In March, I focused on submitting my writing for publication and applying for writing residencies, which was exciting but also anxiety-inducing. Although I received a rejection from Brevity for one of my pieces, I still have a few pending for review with them. Additionally, I started applying for writing residencies to polish my manuscript and make it submission-ready. A rejection letter from Brevity is pictured at the bottom of this page.
In my Grub Street Writing to Heal class, one of my classmates shared that she was a finalist for the Terry Tempest Williams Prize for Creative Nonfiction at the North American Review (YAY Esi!). I was excited because she's a brilliant writer,  and the world needs to see more of her writing. But,  her victory felt personal to me. As a part of my writing community, she’s given me feedback like, "I think this piece is publishing-ready." Without encouragement like this, I don't know if I would have had the courage to start putting more of my work out for publication. Seeing members of my community succeed gives me hope that I will too if I keep working.

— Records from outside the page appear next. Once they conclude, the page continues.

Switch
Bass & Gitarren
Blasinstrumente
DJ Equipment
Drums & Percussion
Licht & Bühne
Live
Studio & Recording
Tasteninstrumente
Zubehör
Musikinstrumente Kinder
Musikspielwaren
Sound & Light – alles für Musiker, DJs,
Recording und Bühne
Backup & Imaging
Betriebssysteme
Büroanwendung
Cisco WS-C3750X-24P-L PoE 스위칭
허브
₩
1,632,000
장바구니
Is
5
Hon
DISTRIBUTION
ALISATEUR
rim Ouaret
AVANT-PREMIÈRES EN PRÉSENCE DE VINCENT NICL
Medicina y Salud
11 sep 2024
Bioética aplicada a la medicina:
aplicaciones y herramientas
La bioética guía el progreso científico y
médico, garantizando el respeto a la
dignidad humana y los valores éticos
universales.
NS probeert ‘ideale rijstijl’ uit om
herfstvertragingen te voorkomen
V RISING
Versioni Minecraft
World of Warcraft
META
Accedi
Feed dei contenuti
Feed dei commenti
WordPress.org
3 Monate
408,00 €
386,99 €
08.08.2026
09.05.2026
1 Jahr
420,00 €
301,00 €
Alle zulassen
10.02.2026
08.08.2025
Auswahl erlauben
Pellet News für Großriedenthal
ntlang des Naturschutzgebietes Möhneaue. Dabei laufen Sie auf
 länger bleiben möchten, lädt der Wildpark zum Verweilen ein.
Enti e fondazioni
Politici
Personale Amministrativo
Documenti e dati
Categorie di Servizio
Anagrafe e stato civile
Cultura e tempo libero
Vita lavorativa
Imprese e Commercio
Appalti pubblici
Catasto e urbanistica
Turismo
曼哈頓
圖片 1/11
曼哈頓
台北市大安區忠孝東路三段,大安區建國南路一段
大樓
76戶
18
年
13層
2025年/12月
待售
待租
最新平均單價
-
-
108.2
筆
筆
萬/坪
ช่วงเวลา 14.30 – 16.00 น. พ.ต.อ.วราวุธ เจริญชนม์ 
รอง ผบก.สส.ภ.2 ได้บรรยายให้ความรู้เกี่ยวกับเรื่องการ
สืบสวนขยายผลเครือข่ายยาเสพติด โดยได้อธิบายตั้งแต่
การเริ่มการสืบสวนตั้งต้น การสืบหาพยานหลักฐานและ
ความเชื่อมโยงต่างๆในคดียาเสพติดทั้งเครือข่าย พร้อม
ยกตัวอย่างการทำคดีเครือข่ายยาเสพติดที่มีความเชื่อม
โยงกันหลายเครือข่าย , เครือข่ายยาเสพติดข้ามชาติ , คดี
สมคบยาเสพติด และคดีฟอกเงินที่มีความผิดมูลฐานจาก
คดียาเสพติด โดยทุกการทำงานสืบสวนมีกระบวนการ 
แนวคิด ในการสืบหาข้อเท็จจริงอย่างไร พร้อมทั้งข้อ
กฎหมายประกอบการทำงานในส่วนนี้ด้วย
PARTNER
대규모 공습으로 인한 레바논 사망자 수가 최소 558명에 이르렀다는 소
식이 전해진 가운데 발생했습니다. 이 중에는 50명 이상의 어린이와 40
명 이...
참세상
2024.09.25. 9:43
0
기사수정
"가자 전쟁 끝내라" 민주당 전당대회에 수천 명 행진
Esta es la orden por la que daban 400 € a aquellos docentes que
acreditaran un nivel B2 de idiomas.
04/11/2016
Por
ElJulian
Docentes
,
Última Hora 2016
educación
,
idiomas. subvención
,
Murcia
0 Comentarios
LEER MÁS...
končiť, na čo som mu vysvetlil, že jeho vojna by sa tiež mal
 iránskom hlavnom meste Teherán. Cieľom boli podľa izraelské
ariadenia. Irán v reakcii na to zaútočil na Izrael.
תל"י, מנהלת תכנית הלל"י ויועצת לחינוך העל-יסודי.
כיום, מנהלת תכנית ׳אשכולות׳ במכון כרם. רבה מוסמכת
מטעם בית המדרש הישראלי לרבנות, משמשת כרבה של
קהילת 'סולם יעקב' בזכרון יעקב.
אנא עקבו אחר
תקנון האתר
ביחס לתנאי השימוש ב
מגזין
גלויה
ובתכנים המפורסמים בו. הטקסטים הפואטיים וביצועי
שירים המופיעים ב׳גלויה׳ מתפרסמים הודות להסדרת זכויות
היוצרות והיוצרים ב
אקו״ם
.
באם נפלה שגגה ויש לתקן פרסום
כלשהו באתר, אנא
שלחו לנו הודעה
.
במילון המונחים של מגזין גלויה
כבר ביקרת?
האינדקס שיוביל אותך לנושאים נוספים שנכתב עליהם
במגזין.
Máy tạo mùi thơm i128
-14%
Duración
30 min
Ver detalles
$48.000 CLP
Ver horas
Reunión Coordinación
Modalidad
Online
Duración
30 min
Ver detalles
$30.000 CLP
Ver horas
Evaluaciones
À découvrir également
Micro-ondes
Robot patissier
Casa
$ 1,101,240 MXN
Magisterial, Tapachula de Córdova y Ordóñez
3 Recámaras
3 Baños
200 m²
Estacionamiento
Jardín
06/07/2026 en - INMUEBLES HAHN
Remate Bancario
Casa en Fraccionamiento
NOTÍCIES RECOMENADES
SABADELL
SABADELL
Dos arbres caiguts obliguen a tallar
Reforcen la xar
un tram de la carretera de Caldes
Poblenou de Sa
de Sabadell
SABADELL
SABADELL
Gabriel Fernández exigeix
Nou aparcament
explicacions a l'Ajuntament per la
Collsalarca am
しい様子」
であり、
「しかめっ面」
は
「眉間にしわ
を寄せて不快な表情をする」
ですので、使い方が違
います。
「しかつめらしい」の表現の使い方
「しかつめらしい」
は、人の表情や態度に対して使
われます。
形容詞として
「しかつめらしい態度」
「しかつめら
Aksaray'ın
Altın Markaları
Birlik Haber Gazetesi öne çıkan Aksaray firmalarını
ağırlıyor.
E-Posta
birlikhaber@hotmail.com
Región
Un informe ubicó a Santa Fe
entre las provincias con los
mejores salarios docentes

This brings me to my topic for this month: feedback. My hot take is that it's overhyped.. When I entered graduate school at Harvard, we read an article called "Thank you for the feedback," which urged us to be hungry for feedback. However, this  led me straight into a toxic job where, after telling my boss that I was "always open to feedback," she gave me feedback that my shirt was too low cut and that "wearing my hair in a ponytail was not professional because it made it look like I just came from the gym." I went into the bathroom and cried, and then I quit that job less than three months later.
Getting good feedback requires knowing what we need and creating boundaries. If we ask the wrong people for feedback or are unclear about what feedback is useful for us, then feedback can be hurtful or even damaging. At 27, I had not been prepared to tell that boss, “I am looking for feedback that will level up my project management skills,” and so she unhelpfully gave me wildly inappropriate fashion advice. But at 32, in my writing I am able to be specific, I can articulate if I am looking for help with a scene, or with overall structure. In writing, unhelpful feedback can sound like "You won't make money off your book even if you sell it," or "I think you should change this to something that I would like more, which is this.” I still get these comments sometimes, but I get them less because I have a community that I respect, and to whom I am able to articulate the specific feedback I am looking for.